2. Second essay is very good. It is from a more left perspective, even trotting out the term neoliberal. The point here is precisely the one made above--that art, in its current form, is given body and power via the rich, not the poor or the many. In a financial crisis, the art world is able to expand, gatekept by the rich. We talk about the underbelly of art and hte world--maintenance workers who are not seen, not heard--and the glittery roof in which they exist; the parallel of a second job. its ver ygood. The atuhors make one crucial mistake, however, by htinking the commodity is not the same thing in art as in the rest of the world; they forget that the commodity is defined by the exchange value, that is to say, that the use value of it (the 'intangibles') acts the same. The example of the miner magnate buying art is case in point, used wrongly; but the idea isn't so much that it ought to be viewed as such, but that these things have an intangible value outside of common parlance. It can be exclusive to the rich in the same way a yacht to cruise ship is.

4. Kersten Geers

This essay is defined by misunderstanding. The museum she references first, it has walls of glass and doors which are opaque; the building is lit in such a manner that each art piece, situated in their respective rooms, come into contact with it. Life and vitality, even the opening of a door will bring. It is a structure personalizing and interconnected; I view it, via her description, like a series of Impressionistic paintings of the same subject.

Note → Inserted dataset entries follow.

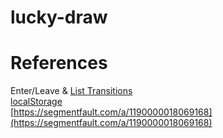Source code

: # lucky-draw

# References

Enter/Leave & [List Transitions](https://vuejs.org/v2/guide/transitions.html)  
[localStorage](https://developer.mozilla.org/en-US/docs/Web/API/Window/localStorage)  
[https://segmentfault.com/a/1190000018069168](https://segmentfault.com/a/1190000018069168)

But does this place really break free from the market? No, it does not; commercialization remains. It is precisely that such a building is a spectacle that attendance therein can be bought and sold--regardless of whether it was freely accessible or not, one can imagine selling tickets to again admittance--and it is precisely that this building exists within the broader system of capitalism that pronounces the death knell of any anti-commercial interests. (It is, after all, going to attract tourists; tourists who will spend their money, if not there, than somewhere else nearby.)

This museum, far from breaking free from the supposed chain of the market, is only liable only to be a structure of it, behaving as any other formal structure would; or, if not behaving as such, doing so in a way mediated primarily by policy decisions, not art (e.g., free admittance versus paid admittance). The power of capitalism in a consumer society is that it generates of itself a cultural critique--or, one must say, a status quo--built around consumerism that has only one value: re-orientation into itself. It can eat everything up without giving anything bad; denaturing even the sharpest critique. The meaning behind the museum--indeed, the artistry of it--could so easily be lost on minds not situated to understand it's complexity. And therein lies the rub.

Her conclusion that the art fair should turn away the facade and show itself as a stark marketplace--a real marketplace, not the faux-city marketplace--is in a sense promoting something already bad for something worse. Without the so-called facade of artistic appreciation backing it up--without, let us say, the gimmick of the art fair, allowing it to have some semblance of humanity, even if it is a rich person's humanity and a rich person's supposed appreciation of art--is to make it cynical. How can she even suppose that allowing economic status to determine venue space--that is to say, allow plots to be bought (with inequality resulting therefrom)--would be a good or liberating idea is beyond me. The same issues that plague the art fair would, incidentally, be heightened by this. All that is radical about doing such a thing is that we strip away even the human face of capitalism from one of the last best places of cultural potency: art.